Und dennoch … das höchste der Gefühle ist, dass so Basisfunktionalität in Betrieb genommen wird. Bei einer Firewall werden ein paar Regel gesetzt, vielleicht. Ein Logging-Server wird mit Logs beschickt. Mit einem Backup-Server werden vielleicht ein paar Backups gemacht. Aber das ist auch alles. Benachrichtigung im Problemfall? Beim Backup auch gucken, ob Restore geht? Bei der Firewall gucken, dass kein Kollege unegal am Regelset herumspielt? Das ist sowas von die Ausnahme, dass man regelmäßig bei Enterprise-Tools Produkt-brechende Bugs in der fundamentalsten Basisfunktionalität hat. Und wenn man den Support fragt, wie so ein Bug es bis zum Kunden schaffen kann, sagen sie: Die Option hat wohl vor Ihnen noch keiner genutzt. Oh tatsächlich? Noch niemand vor mir hat das Suchfeld benutzt?!

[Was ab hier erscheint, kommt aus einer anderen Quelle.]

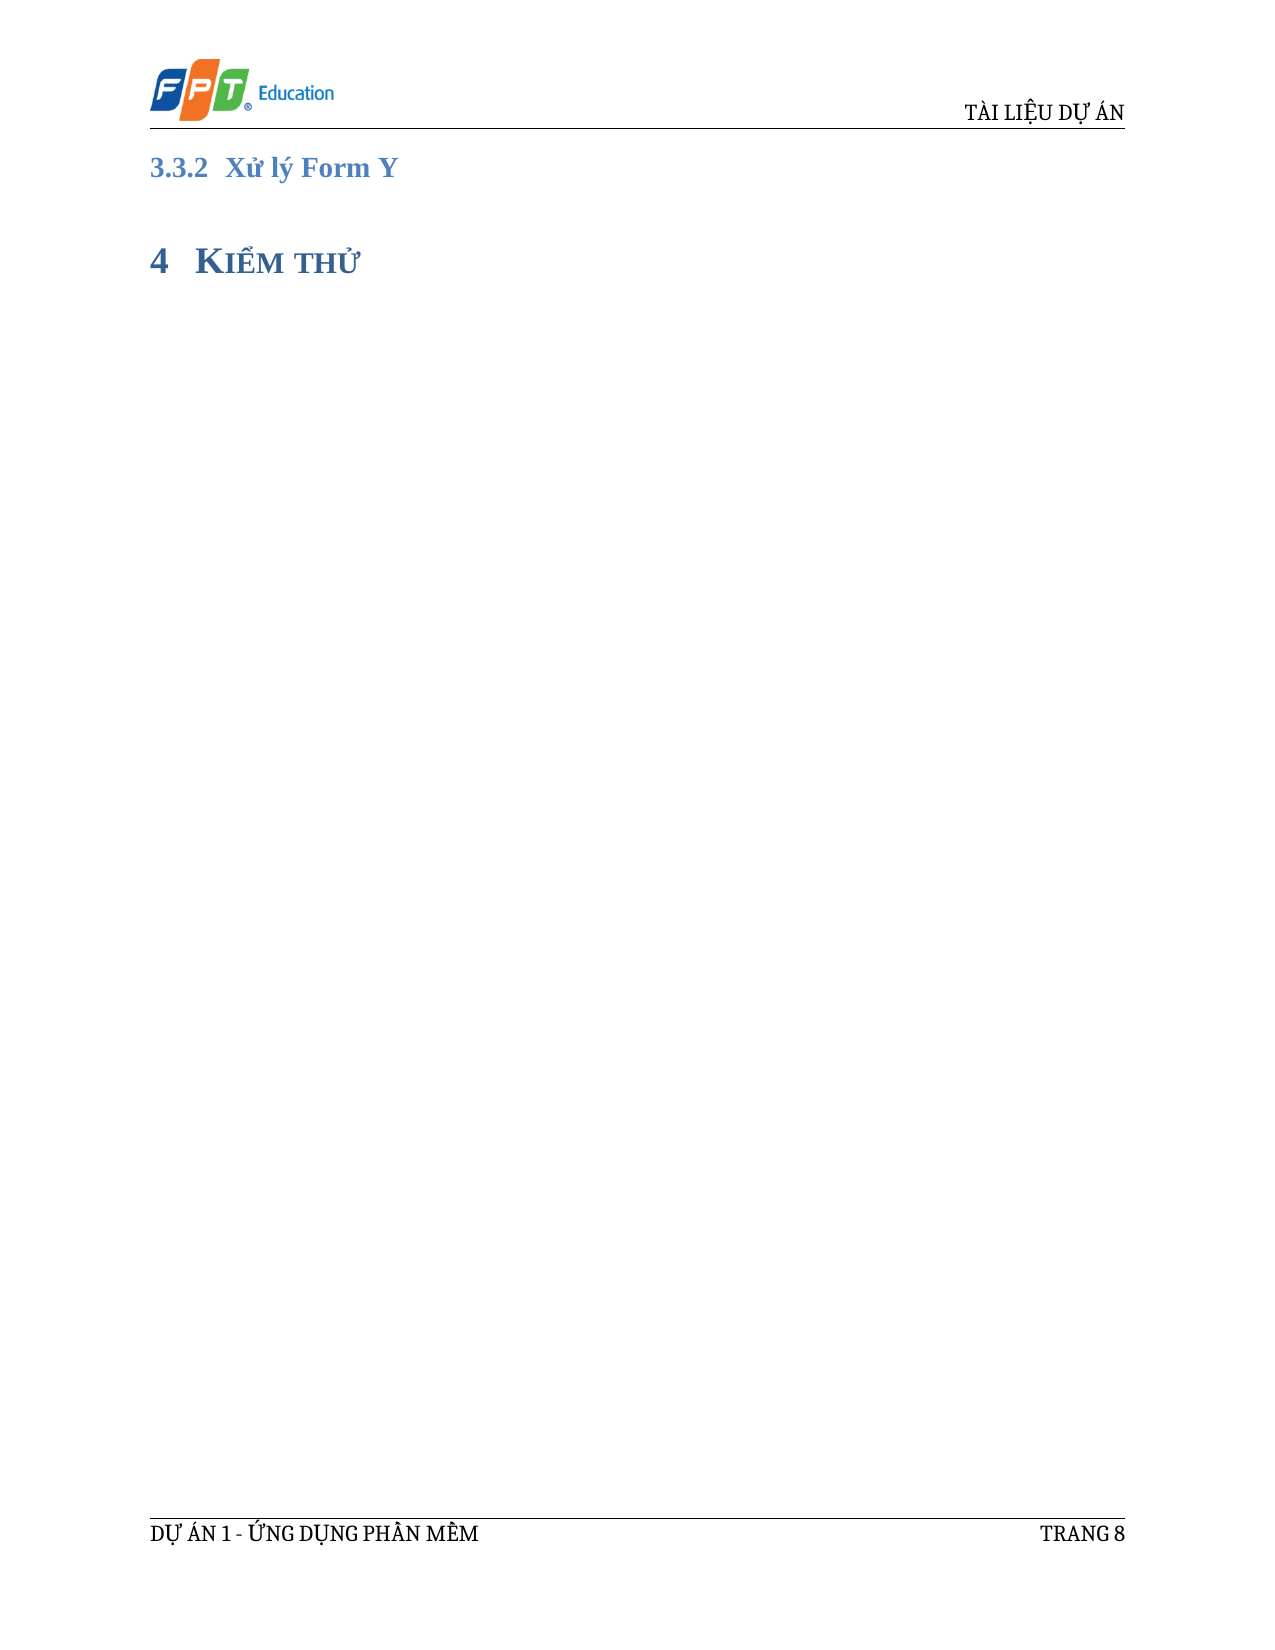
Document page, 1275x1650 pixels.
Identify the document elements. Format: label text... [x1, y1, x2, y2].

Mit Nichtwissen kann ich leben. Da bin ich auch niemandem böse. Solange man das erkennt, das man keine Ahnung hat, ist das OK. Aber dann bitte auch Gelegenheiten zur Wissensmehrung wahrnehmen! WTF?! Wie kommt das, hat jemand eine Erklärung? Das sind übrigens nicht bloß ältere Mitarbeiter, die dieses Muster zeigen. Im Gegenteil, auch viele Jüngere!
Update: Oh und das betrifft ja auch nicht nur so Enterprise-Apps. Nehmt nur mal Windows und MS Office. Muss man nicht mögen, aber wenn man damit tagtäglich Briefe schreiben muss, dann setzt man sich dochmal damit auseinander, dass man Text auch mit Shift-Ctrl-Pfeiltasten wortweise markieren und mit Ctrl-B fett setzen kann, und da nicht mit der Maus herumkrautern muss. Aber was man da teilweise bei Fachkräften sieht, das irritiert mich jedes Mal. Gut, ich hab auch keine Lust auf MS Office, und mache lieber XeLaTeX oder Webseiten, wenn ich eine Wahl habe. Aber wenn man sich schon mit so einer Software herumschlagen muss, dann guckt man doch, wie man sich die Schmerzen reduzieren kann!?